OCT images were acquired with time and spectral domain OCT instruments in 15 visually normal healthy subjects. A dedicated software program was developed in Matlab for image processing and analysis. The image processing algorithm segmented the OCT image by the following steps: 1) alignment of A-scans; 2) gray-level mapping; 3) directional filtering; 4) edge detection; and 5) model-based decision making. Thickness profiles for 6 retinal layers were generated in normal subjects. Automated boundary detection and quantitative thickness measurements estimated using the algorithm were compared with measurements obtained from boundaries manually marked by 3 observers.
On OCT images, 7 retinal layer boundaries were automatically identified by the algorithm. The root mean squared error (RMSE) between the manual and automatic boundary detection ranged between 3 and 10 microns.

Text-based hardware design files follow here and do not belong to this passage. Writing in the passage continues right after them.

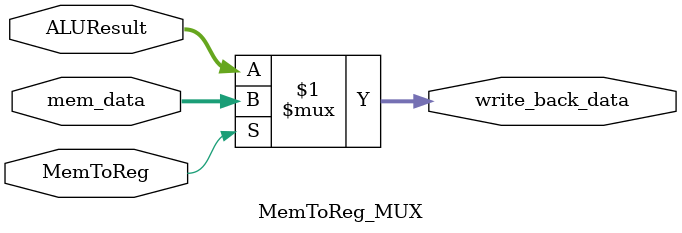
<source format=v>
`timescale 1ns / 1ps

module MemToReg_MUX(ALUResult, mem_data, MemToReg, write_back_data);
input [31:0] ALUResult, mem_data;
input MemToReg;
output [31:0] write_back_data;

assign write_back_data = MemToReg ? mem_data : ALUResult;
endmodule

</source>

Thickness profiles were generated for 6 retinal layers: nerve fiber layer (NFL), inner plexiform layer and ganglion cell layer (IPL+GCL), inner nuclear layer (INL), outer plexiform layer (OPL), outer nuclear layer and photoreceptor inner segments (ONL+PIS), and photoreceptor outer segments (POS). The mean absolute values of differences between automated and manual thickness measurements were comparable to inter-observer differences, ranging between 3 and 4 microns. Thickness profiles of retinal layers corresponded with normal anatomy. Inner retinal thickness profiles demonstrated minimum thickness at the fovea. The OPL and ONL+PIS thickness profiles displayed a minimum and maximum thickness at the fovea, respectively. The POS thickness profile was relatively constant along the OCT scans through the fovea.
The application of this image processing technique is promising for investigating thickness changes of retinal layers due to disease progression and therapeutic intervention.